(The data begins)
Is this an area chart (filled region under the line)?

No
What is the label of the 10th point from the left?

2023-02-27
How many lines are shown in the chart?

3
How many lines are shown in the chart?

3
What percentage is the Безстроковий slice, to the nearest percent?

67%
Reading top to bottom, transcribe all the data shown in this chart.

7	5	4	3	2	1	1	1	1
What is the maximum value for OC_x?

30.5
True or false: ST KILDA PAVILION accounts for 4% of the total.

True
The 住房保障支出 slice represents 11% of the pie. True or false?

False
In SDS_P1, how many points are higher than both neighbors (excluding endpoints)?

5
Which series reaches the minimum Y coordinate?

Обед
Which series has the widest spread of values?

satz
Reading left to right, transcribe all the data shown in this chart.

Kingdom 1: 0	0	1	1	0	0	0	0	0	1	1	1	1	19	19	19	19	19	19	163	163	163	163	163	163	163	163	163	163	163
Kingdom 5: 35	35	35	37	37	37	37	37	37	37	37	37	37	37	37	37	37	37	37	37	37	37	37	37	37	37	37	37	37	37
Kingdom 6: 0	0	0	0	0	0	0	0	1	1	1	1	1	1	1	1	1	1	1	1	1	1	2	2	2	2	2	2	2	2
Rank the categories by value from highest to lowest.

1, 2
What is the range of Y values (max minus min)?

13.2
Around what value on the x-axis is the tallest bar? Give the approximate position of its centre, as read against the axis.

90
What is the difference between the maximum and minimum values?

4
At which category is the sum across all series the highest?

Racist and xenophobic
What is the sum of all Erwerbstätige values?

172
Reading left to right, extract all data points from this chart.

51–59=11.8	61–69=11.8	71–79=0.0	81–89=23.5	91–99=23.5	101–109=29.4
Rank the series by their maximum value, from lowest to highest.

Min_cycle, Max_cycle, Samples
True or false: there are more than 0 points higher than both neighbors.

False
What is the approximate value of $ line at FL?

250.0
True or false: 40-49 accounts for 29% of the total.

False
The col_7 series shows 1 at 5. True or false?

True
(The data ends)
### Task details
Rewrite everything from the start of the entries down through the line containing "What is the difference" as a JSON list of strings, one string per line, with blank lines left out.

### Task response
[
  "Is this an area chart (filled region under the line)?",
  "No",
  "What is the label of the 10th point from the left?",
  "2023-02-27",
  "How many lines are shown in the chart?",
  "3",
  "How many lines are shown in the chart?",
  "3",
  "What percentage is the Безстроковий slice, to the nearest percent?",
  "67%",
  "Reading top to bottom, transcribe all the data shown in this chart.",
  "7\t5\t4\t3\t2\t1\t1\t1\t1",
  "What is the maximum value for OC_x?",
  "30.5",
  "True or false: ST KILDA PAVILION accounts for 4% of the total.",
  "True",
  "The 住房保障支出 slice represents 11% of the pie. True or false?",
  "False",
  "In SDS_P1, how many points are higher than both neighbors (excluding endpoints)?",
  "5",
  "Which series reaches the minimum Y coordinate?",
  "Обед",
  "Which series has the widest spread of values?",
  "satz",
  "Reading left to right, transcribe all the data shown in this chart.",
  "Kingdom 1: 0\t0\t1\t1\t0\t0\t0\t0\t0\t1\t1\t1\t1\t19\t19\t19\t19\t19\t19\t163\t163\t163\t163\t163\t163\t163\t163\t163\t163\t163",
  "Kingdom 5: 35\t35\t35\t37\t37\t37\t37\t37\t37\t37\t37\t37\t37\t37\t37\t37\t37\t37\t37\t37\t37\t37\t37\t37\t37\t37\t37\t37\t37\t37",
  "Kingdom 6: 0\t0\t0\t0\t0\t0\t0\t0\t1\t1\t1\t1\t1\t1\t1\t1\t1\t1\t1\t1\t1\t1\t2\t2\t2\t2\t2\t2\t2\t2",
  "Rank the categories by value from highest to lowest.",
  "1, 2",
  "What is the range of Y values (max minus min)?",
  "13.2",
  "Around what value on the x-axis is the tallest bar? Give the approximate position of its centre, as read against the axis.",
  "90",
  "What is the difference between the maximum and minimum values?"
]